Saxon L A, Stevenson W G, Middlekauff H R, Stevenson L W

机构信息

Medical Center, University of California, Los Angeles.

出版信息

Am Heart J. 1993 May;125(5 Pt 1):1306-10. doi: 10.1016/0002-8703(93)90999-p.

Abstract

To determine the influence of long-term permanent pacing systems on survival in patients with severe left ventricular dysfunction, data from 557 consecutive patients hospitalized with advanced heart failure for cardiac transplant evaluation and discharged on medical therapy were reviewed. Permanent pacemakers were identified in 42 (8%) patients.
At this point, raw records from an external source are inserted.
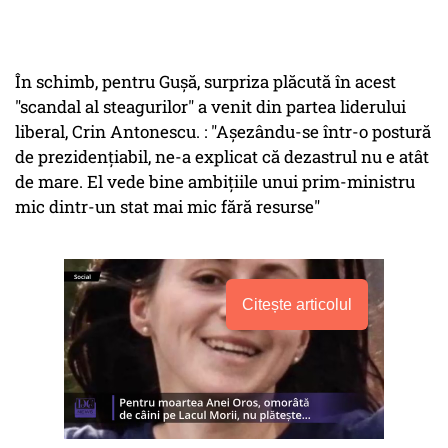
În schimb, pentru Gușă, surpriza plăcută în acest
"scandal al steagurilor" a venit din partea liderului
liberal, Crin Antonescu. : "Așezându-se într-o postură
de prezidențiabil, ne-a explicat că dezastrul nu e atât
de mare. El vede bine ambițiile unui prim-ministru
mic dintr-un stat mai mic fără resurse"
Citește articolul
One-year actuarial risk of death from heart failure or urgent transplantation in paced patients was higher (49%) than that of a control group, matched for the severity of heart failure (15%, p = 0.003). Sudden death did not differ between paced patients and controls.

摘要

为确定长期永久性起搏系统对严重左心室功能不全患者生存率的影响,我们回顾了557例因心脏移植评估而住院并接受药物治疗后出院的晚期心力衰竭患者的连续资料。在42例(8%)患者中发现有永久性起搏器。起搏器植入患者因心力衰竭或紧急移植导致的1年预期死亡风险(49%)高于心力衰竭严重程度相匹配的对照组(15%,p = 0.003)。起搏器植入患者与对照组的猝死情况无差异。